Personal information
- Full name: José Daniel Van Tuyne
- Date of birth: 13 December 1954 (age 71)
- Place of birth: Rosario, Argentina
- Position: Defender

Senior career*
- Years: Team / Apps / (Gls)
- 1974–1979: Rosario Central / 159 / (1)
- 1980: Talleres de Córdoba / 43 / (2)
- 1981–1982: Racing Club / 37 / (2)
- 1982–1987: Millonarios / 106 / (5)
- Total:  / 345 / (10)

International career
- 1979–1982: Argentina / 11 / (0)

= José Van Tuyne =

Argentine footballer

José Daniel Van Tuyne (born 13 December 1954 in Rosario) is an Argentine former footballer who played as a defender.

==Club career==
Van Tuyne started his career with Rosario Central in 1974. He joined Talleres de Córdoba in 1980 and then Racing Club in 1981.

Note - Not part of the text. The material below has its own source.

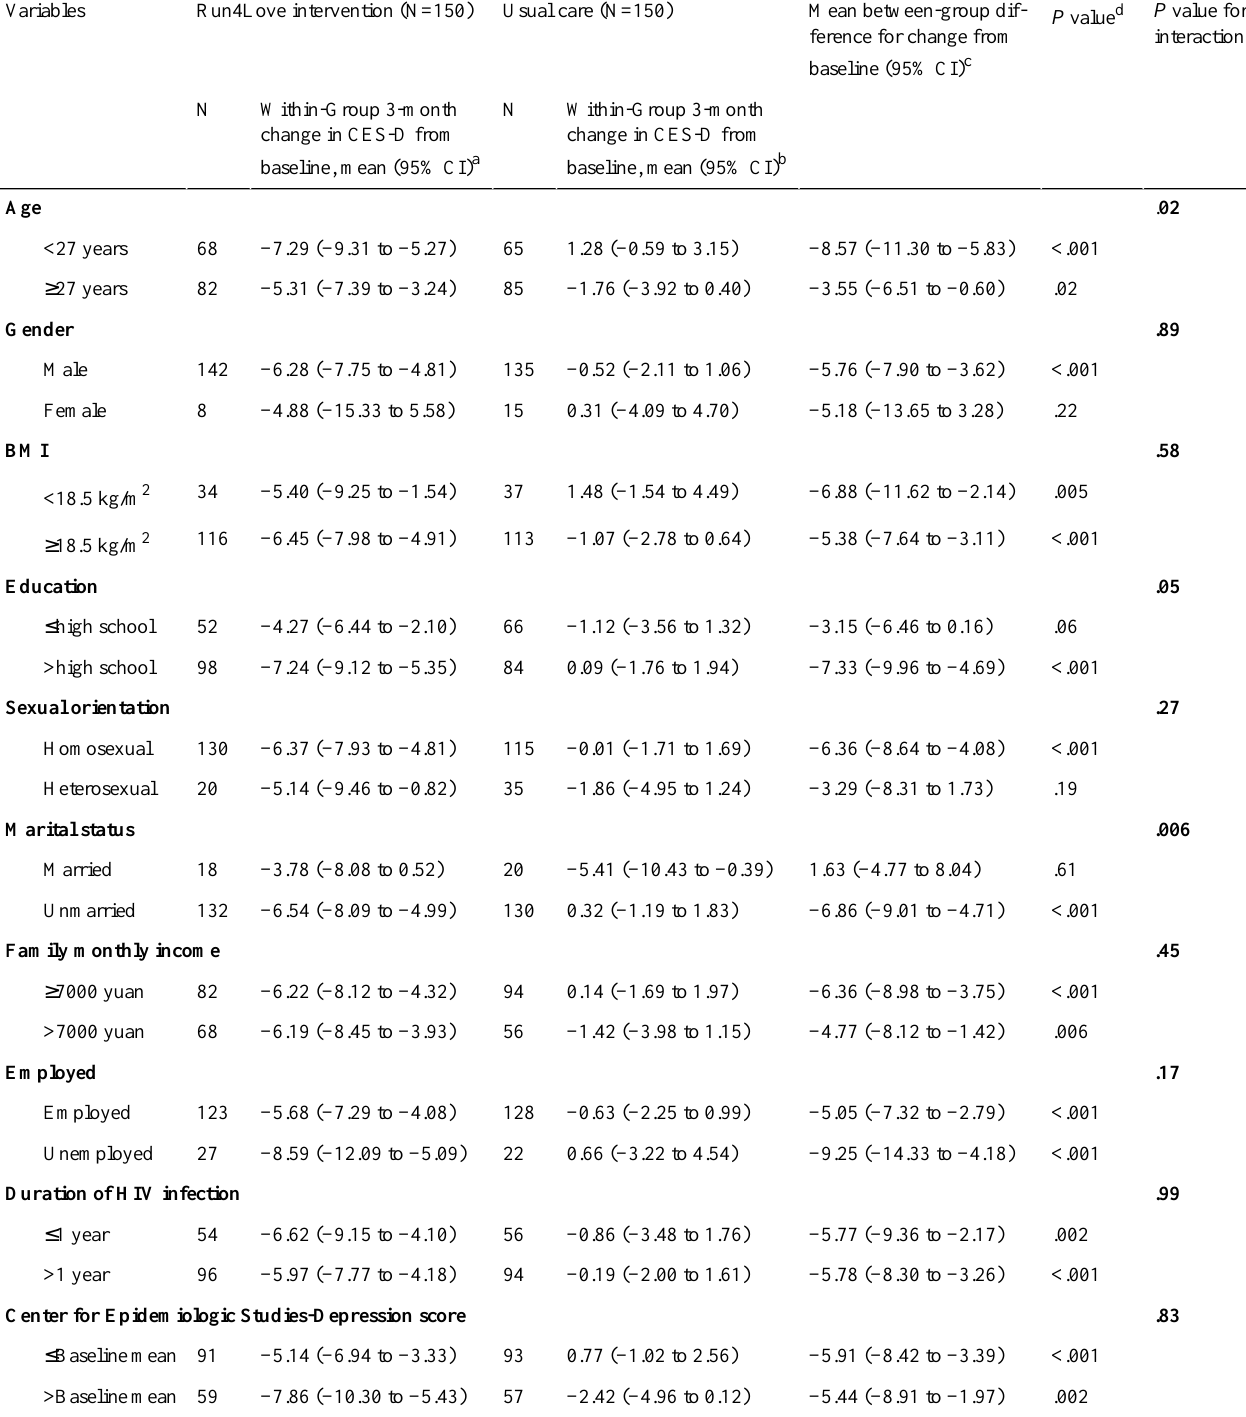
Table 5. Change in depression in study groups by participant characteristics.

In 1982 Van Tuyne left Argentine football to play for Millonarios in Colombia. Van Tuyne's ancestors were Belgian immigrants, hence the unusual surname. Other famous Argentinian footballers like Fernando Paternoster and Rafael Albrecht also had Belgian roots.

==International career==
Van Tuyne was included in the Argentina squad for the Copa América 1979 and the 1982 FIFA World Cup.